Mas se, como sugeri, a repressão sexual tem sido sobretudo uma questão de seqüestro social
associado ao poder do gênero, as coisas podem assumir uma posição um pouco diferente.
Não temos necessidade de fiar esperando por uma revolução sociopolítica para a criação de
mais programas de emancipação, nem tal revolução ajudaria muito. Processos
revolucionários já estão ocorrendo na infra-estrutura da ia pessoal. A transformação da
intimidade reclama por mudança psíquica e também por mudança social, e essa mudança,
partindo “de dentro para fora”, poderia potencialmente se ramificar através de outras
instituições, mais públicas. (200)

A INTIMIDADE COMO DEMOCRACIA


Ao contrário da democratização da esfera pública, cujos protagonistas são
masculinos, as mulheres possuem o papel principal na democratização da esfera privada.
Democracia significa sobretudo autonomia ao autodesenvolvimento individual
através de uma limitação (mas não negação) do poder e da autoridade. Isso implica em
igualdade, participação, discussão, pluralismo, responsabilidade pública, confiança e
reflexividade de direitos e deveres. Em ideal, é claro.
Vemos que este ideal macro de democracia se aproxima muito do modelo micro do
amor confluente e do relacionamento puro. Neste, a autonomia significa um projeto
reflexivo do eu bem-sucedido, capaz de se relacionar com outros de maneira igualitária,
respeitando seus limites. Isto inclui constante reflexividade e equalização das relações,
incluindo o respeito, a confiança, e a abertura ao outro na definição dos direitos e dos
deveres, que por sua vez definem a intimidade.
Na ausência de uma constituição, a opção apontada por Giddens como mecanismo
para a organização dos relacionamentos puros são os “contratos móveis”, que, sem lidar
com absolutos éticos, são construídos reflexivamente e em conjunto, através de
comunicação livre, sem compulsividades.
Toda a atividade sexual que respeite a autonomia de si e dos outros – sem
dominação ou compulsão, portanto – pode ser emancipatória no plano pessoal, a
democratização pública e a privada influenciam-se mutuamente, ambas exigindo (ou
tendendo a exigir) certo grau de paridade no acesso aos recursos – sem cair, entretanto, em
reducionismo econômico.

§ §

#### [Instruções da tarefa]
Prossiga o trecho sobre a intimidade como democracia, começando logo depois da última frase, com um ou dois parágrafos. Os dados que vêm em seguida têm outra origem.

#### [Dados extraídos]
§ §

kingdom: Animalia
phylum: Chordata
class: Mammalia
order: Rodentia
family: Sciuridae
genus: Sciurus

§ §

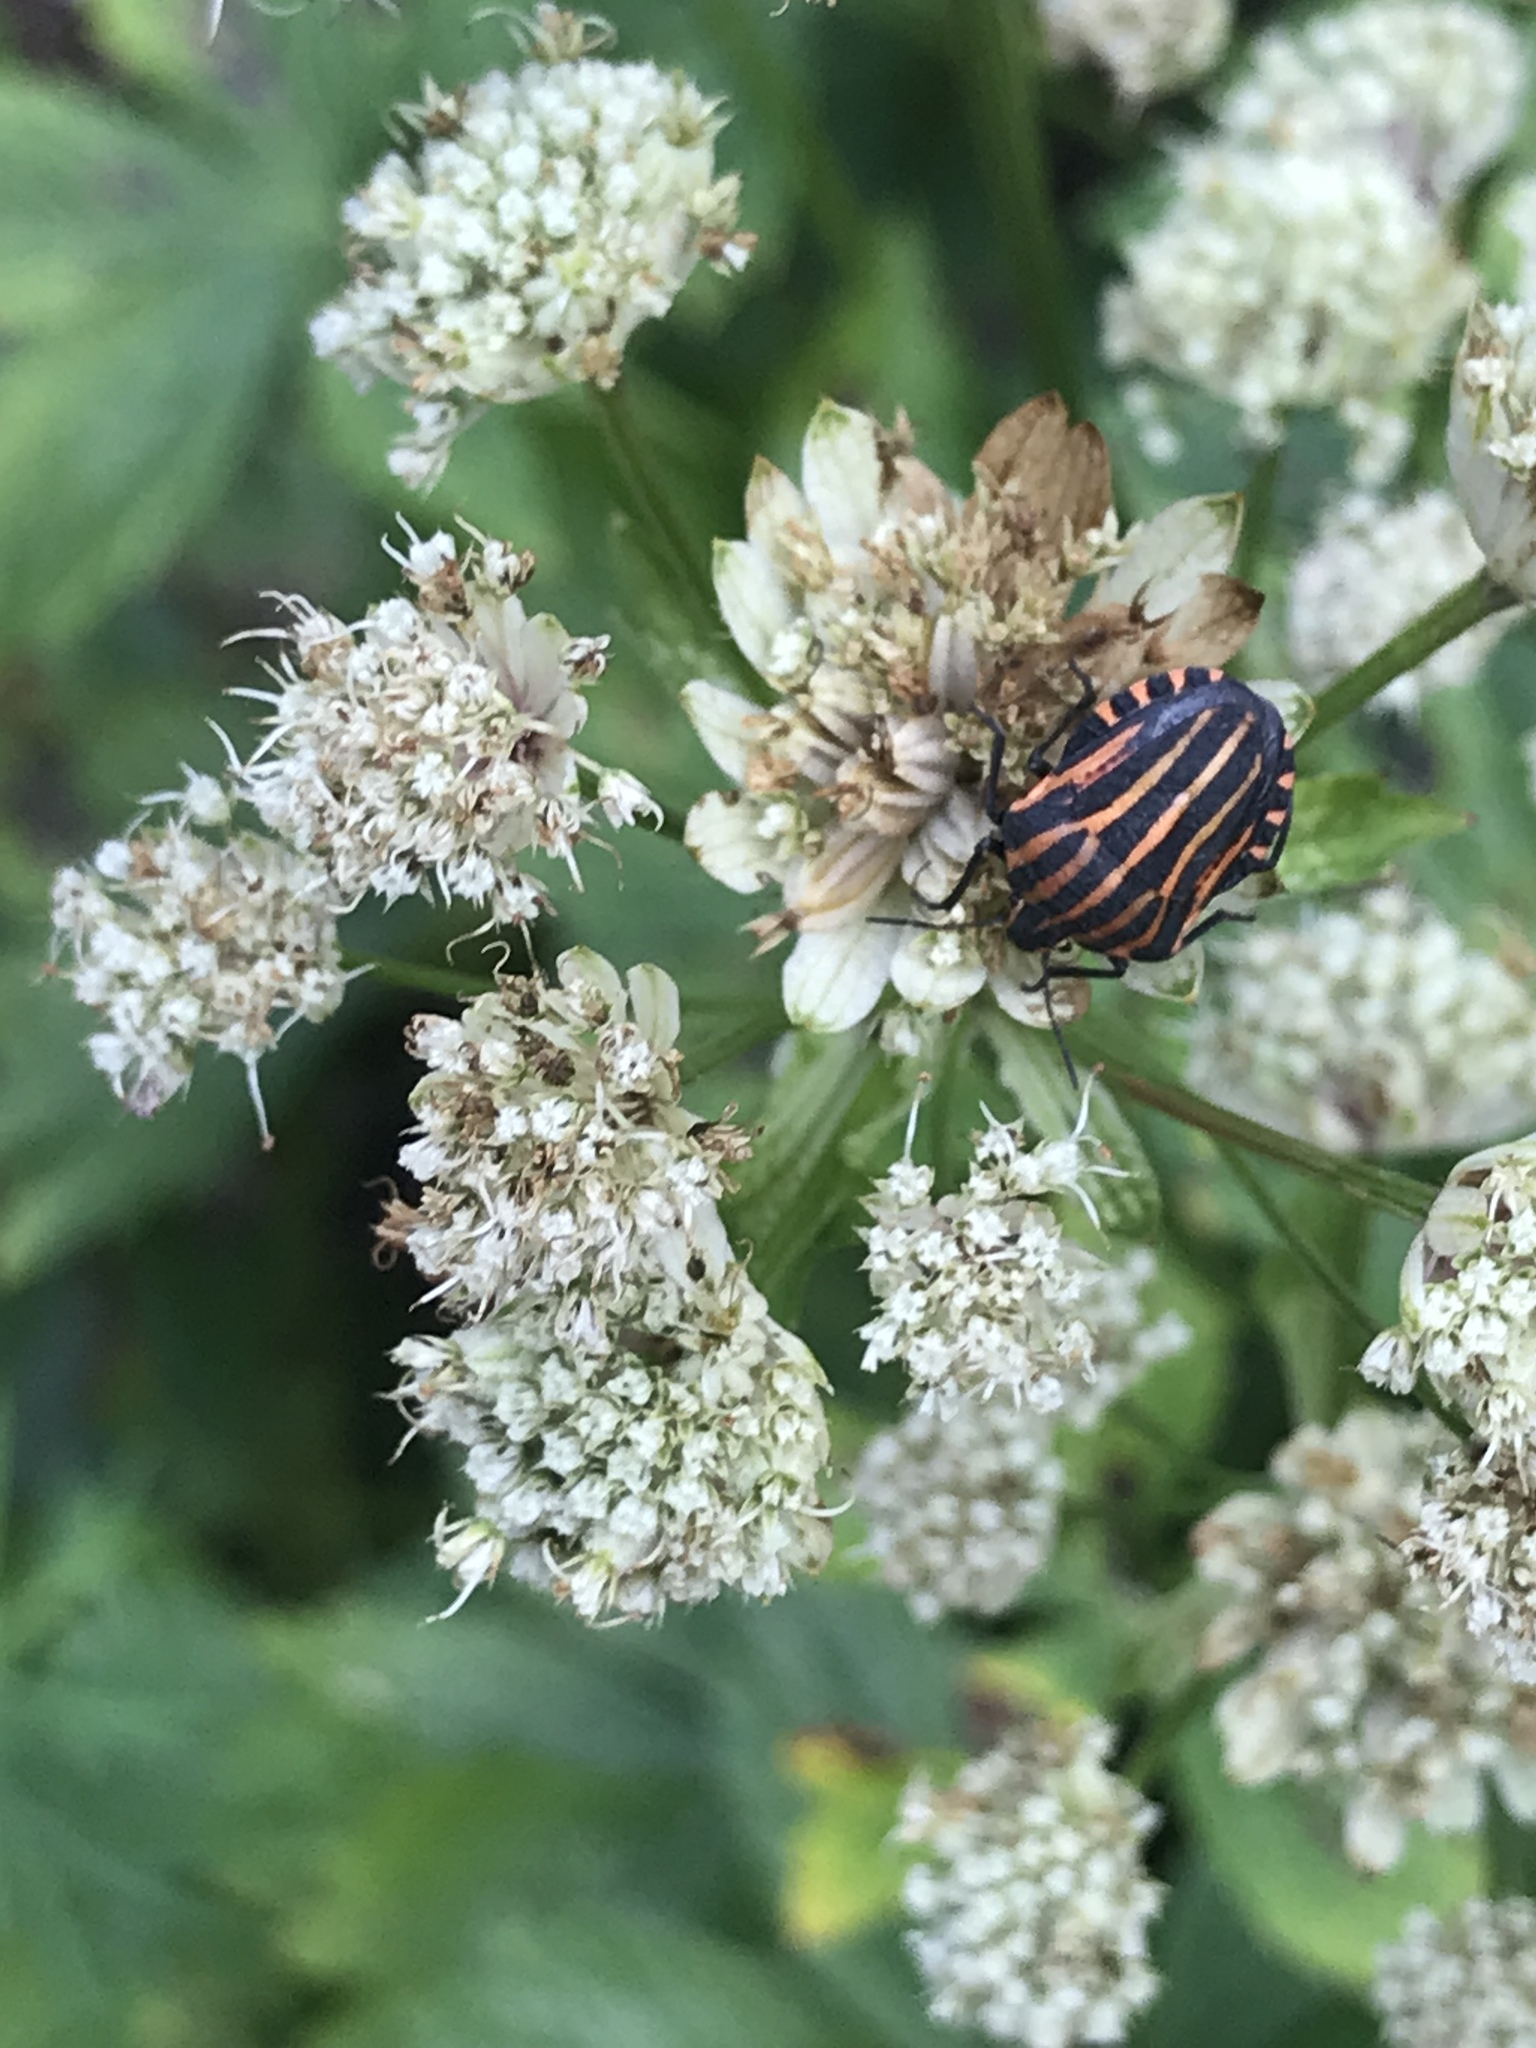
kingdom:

§ §

#### [Resposta esperada]
O que pode ser dito com alguma certeza é que a democracia não é o bastante. A política
emancipatória é uma política de sistemas internamente referenciais de modernidade; está
orientada para controlar o poder distributivo e não pode confrontar o poder em seu aspecto
generativo. Deixa de lado a maior parte das questões colocadas pelo seqüestro da
experiência. A sexualidade tem esta enorme importância na civilização moderna por ser um
ponto de contato com tudo aquilo que tem sido renunciado em prol da segurança ténica que
a vida cotidiana oferece. (214)
Criam-se então políticas de vida, que buscam pensar reflexivamente questões morais e
existenciais. E a identidade sexual define o próprio eu em construção. Isto implica em um
levante contra o código binário de gênero, que limitava as escolhas às anatomias, e às
anatomias as personalidades. Tradicionalmente associamos os homens à razão e as
mulheres à emoção – que é rechaçada e aproximada da loucura justamente por se afastar
dos princípios propriamente racionais. Mas, na construção de políticas de vida, sobretudo
num contexto de amor confluente e relacionamento puro, a emoção se torna essencial.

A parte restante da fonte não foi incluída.